- Records provided:
[Start of section]

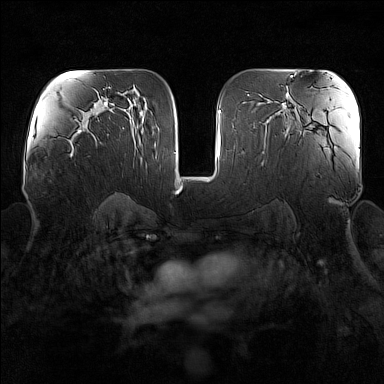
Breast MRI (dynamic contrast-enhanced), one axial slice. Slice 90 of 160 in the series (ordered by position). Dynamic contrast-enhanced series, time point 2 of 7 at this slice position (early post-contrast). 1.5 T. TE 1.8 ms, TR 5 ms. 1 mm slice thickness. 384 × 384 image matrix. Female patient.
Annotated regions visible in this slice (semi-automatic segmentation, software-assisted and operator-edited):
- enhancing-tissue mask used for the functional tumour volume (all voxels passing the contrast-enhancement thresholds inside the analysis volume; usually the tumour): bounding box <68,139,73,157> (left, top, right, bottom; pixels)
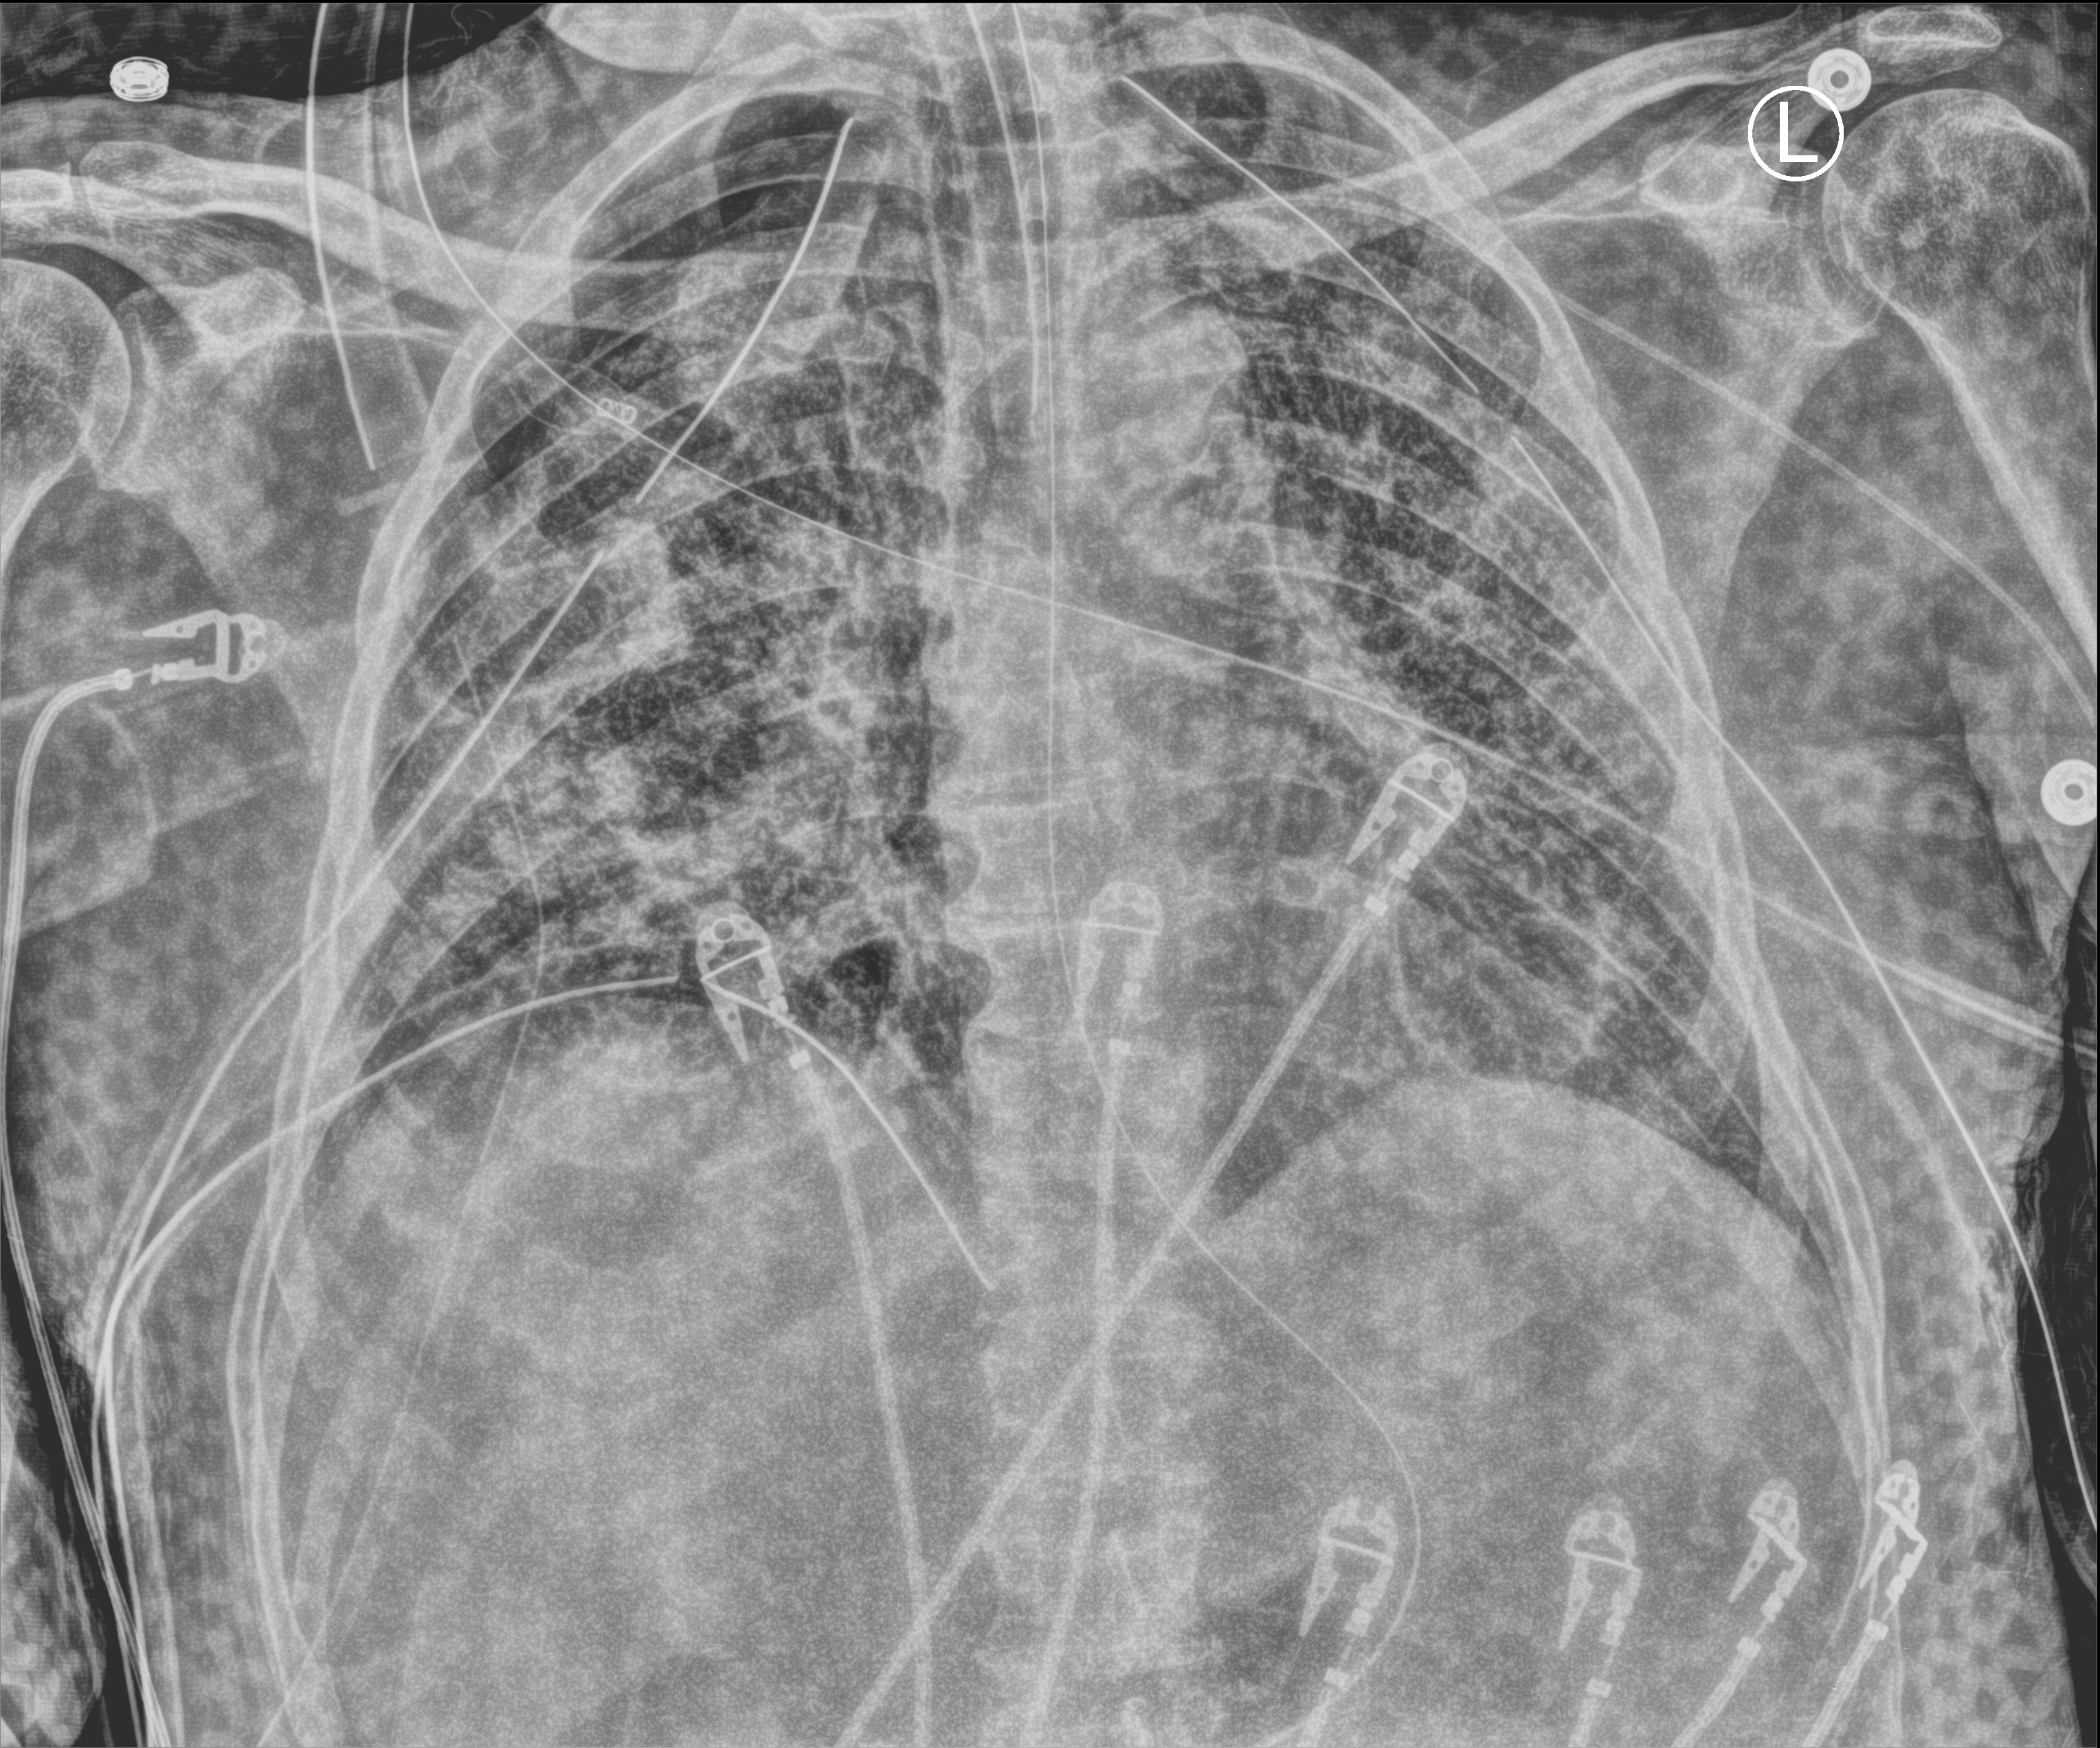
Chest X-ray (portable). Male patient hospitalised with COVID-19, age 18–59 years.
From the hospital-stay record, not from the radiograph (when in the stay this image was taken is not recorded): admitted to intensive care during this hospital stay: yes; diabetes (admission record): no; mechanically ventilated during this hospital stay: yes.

[End of section]
[Start of section]

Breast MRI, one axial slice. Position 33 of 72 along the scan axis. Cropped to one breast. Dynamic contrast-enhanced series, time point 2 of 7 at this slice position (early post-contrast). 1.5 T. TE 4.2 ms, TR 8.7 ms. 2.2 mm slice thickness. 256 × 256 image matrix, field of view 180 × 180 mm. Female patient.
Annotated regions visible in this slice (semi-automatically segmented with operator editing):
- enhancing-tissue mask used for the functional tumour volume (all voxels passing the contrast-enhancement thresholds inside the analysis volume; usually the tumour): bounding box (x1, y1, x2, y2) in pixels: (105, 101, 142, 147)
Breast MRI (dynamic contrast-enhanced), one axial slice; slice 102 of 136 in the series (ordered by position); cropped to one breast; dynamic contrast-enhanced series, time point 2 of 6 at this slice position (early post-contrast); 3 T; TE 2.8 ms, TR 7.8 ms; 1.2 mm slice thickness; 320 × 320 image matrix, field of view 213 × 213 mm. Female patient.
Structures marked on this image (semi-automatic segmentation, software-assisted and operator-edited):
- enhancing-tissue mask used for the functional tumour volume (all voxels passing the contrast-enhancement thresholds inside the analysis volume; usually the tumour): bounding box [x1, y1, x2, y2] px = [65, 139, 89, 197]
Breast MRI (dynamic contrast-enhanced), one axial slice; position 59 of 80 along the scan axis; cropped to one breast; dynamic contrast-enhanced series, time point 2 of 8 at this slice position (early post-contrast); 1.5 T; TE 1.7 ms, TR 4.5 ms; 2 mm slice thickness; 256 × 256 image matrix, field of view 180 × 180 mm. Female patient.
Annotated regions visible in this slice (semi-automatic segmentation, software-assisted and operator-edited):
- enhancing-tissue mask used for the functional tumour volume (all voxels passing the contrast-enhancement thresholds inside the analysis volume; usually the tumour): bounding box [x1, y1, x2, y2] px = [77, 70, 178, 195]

[End of section]

- What you need to do: Here the output must be the lines above from the line with "axial slice; position" to the line with "70, 178, 195]", both included, duplicated word for word and nothing else.

- Expected answer:
Breast MRI (dynamic contrast-enhanced), one axial slice; position 59 of 80 along the scan axis; cropped to one breast; dynamic contrast-enhanced series, time point 2 of 8 at this slice position (early post-contrast); 1.5 T; TE 1.7 ms, TR 4.5 ms; 2 mm slice thickness; 256 × 256 image matrix, field of view 180 × 180 mm. Female patient.
Annotated regions visible in this slice (semi-automatic segmentation, software-assisted and operator-edited):
- enhancing-tissue mask used for the functional tumour volume (all voxels passing the contrast-enhancement thresholds inside the analysis volume; usually the tumour): bounding box [x1, y1, x2, y2] px = [77, 70, 178, 195]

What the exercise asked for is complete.